One sad outcome I got is a selection of one tuple: with partitions, even with unique indexes on all partitions, the optimiser still predicts no fewer tuples than the number of partitions. Many wrong decisions in these runs came from choosing Parallel Hash Join instead of optimal and spotting NestLoop.
Note that I didn’t find the Memoize node even once over the appended table - is it a limitation or a game of chance?
Conclusions
First and foremost, this benchmark shows very volatile results in execution time and stability of query plan. It is necessary to use it carefully and always perform preliminary tuning.
My second outcome - local partitioning in PostgreSQL looks mature: I didn’t see huge mishaps or overconsumption of resources during planning.
With all that said, we still have unclear issues with load balancing in the case of parallel append, which triggers most performance degradation cases. Also, we have to work on the 1-tuple problem, which leads to choosing HashJoin instead of NestLoop. The last possible issue is statistics usage on partitioned tables.
Also, I didn’t observe any partitionwise joins there. Maybe the Asymmetric Partitionwise Join feature could bring some profit there?

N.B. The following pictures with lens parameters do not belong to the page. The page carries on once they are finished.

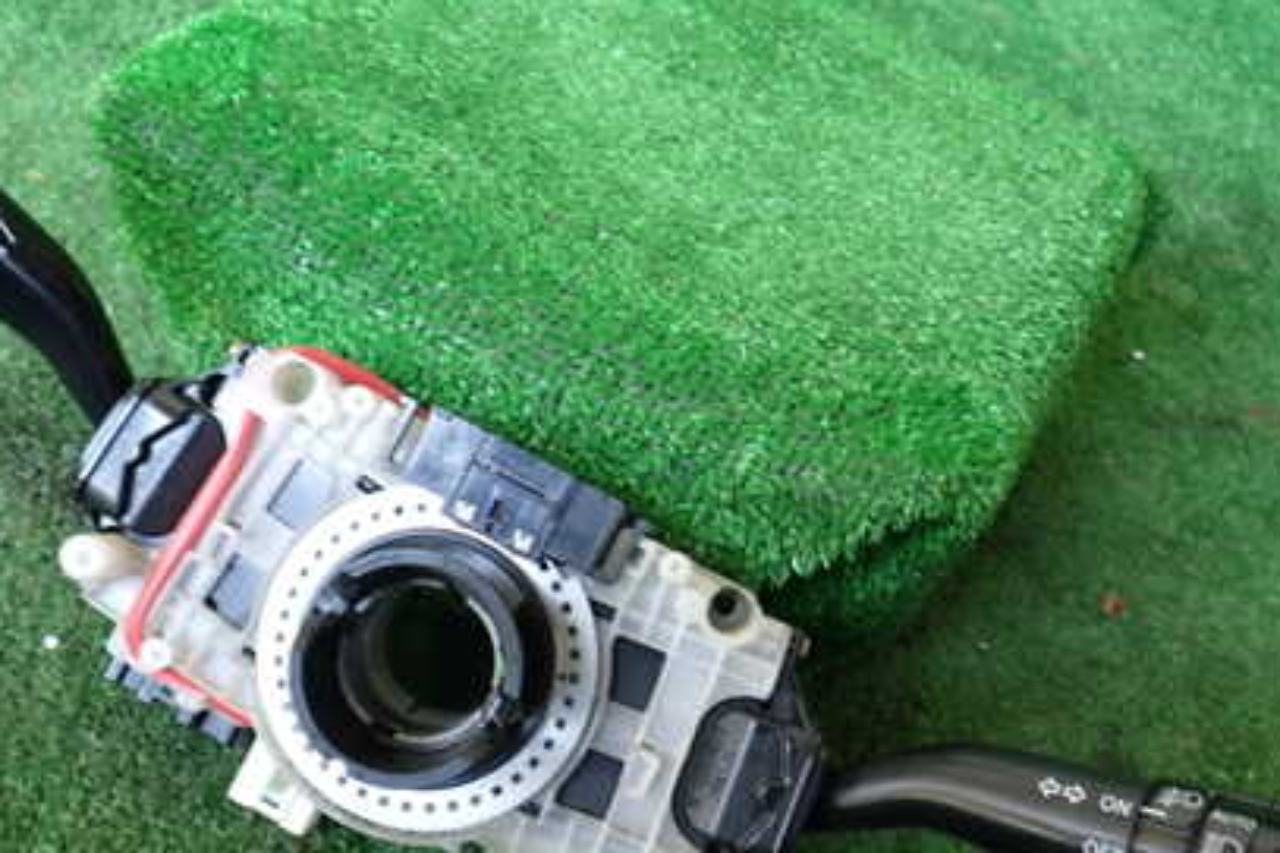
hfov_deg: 42.6
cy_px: 504
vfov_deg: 29.2
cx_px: 531
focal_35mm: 46
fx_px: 1635
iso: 200
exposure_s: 1/30
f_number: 2.3
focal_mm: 5.4
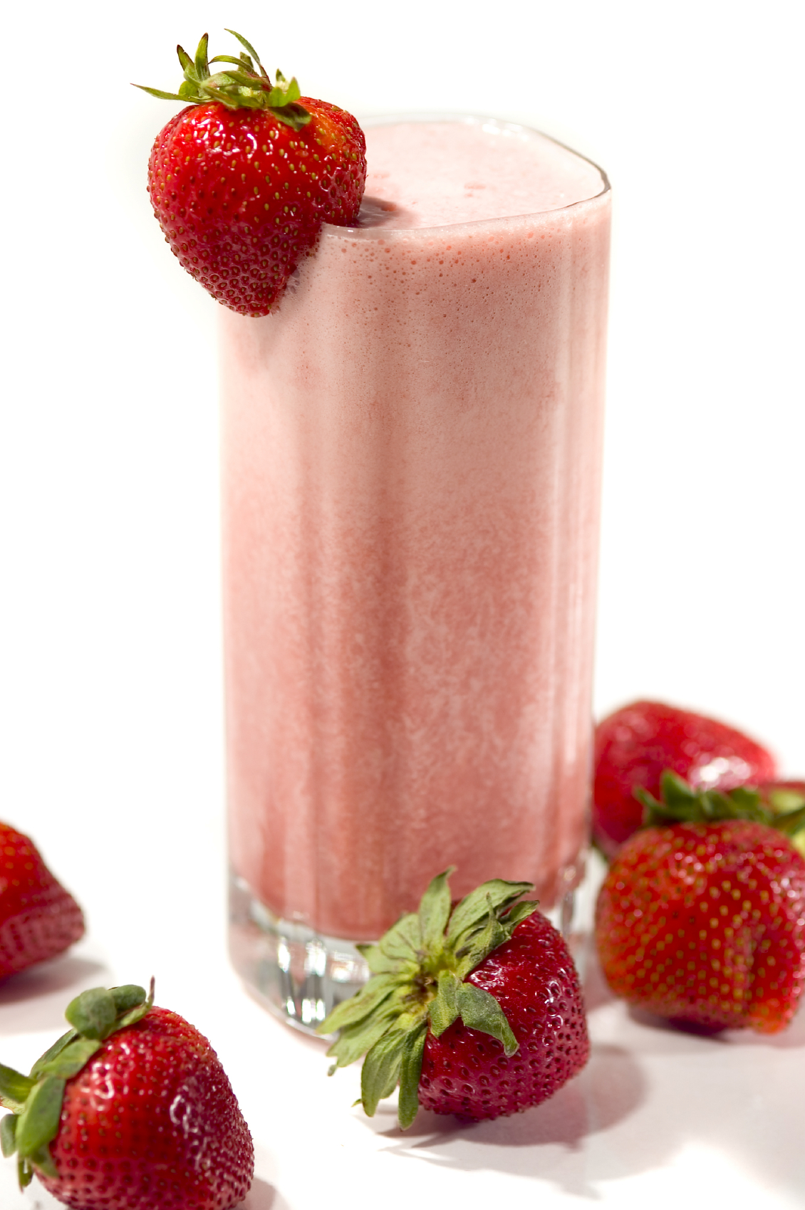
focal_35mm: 158
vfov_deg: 13.0
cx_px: 402
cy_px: 605
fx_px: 5291
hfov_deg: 8.7
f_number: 3.5
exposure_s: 1/160
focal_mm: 105
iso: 200
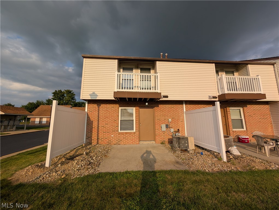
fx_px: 97
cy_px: 105
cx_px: 140
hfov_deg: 110.5
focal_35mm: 12
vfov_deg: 94.6
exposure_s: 1/3077
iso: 52
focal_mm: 2.02
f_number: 1.7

P.S. All raw data can be found here.
THE END.
July 21, 2024. Thailand, South Pattaya.
In the end, I realised it is more stable to execute one query ten times before switching to another one instead of passing all the queries ten times. However, the essence of the problem still impacts the query execution time much more, so we stay with the current benchmarking script.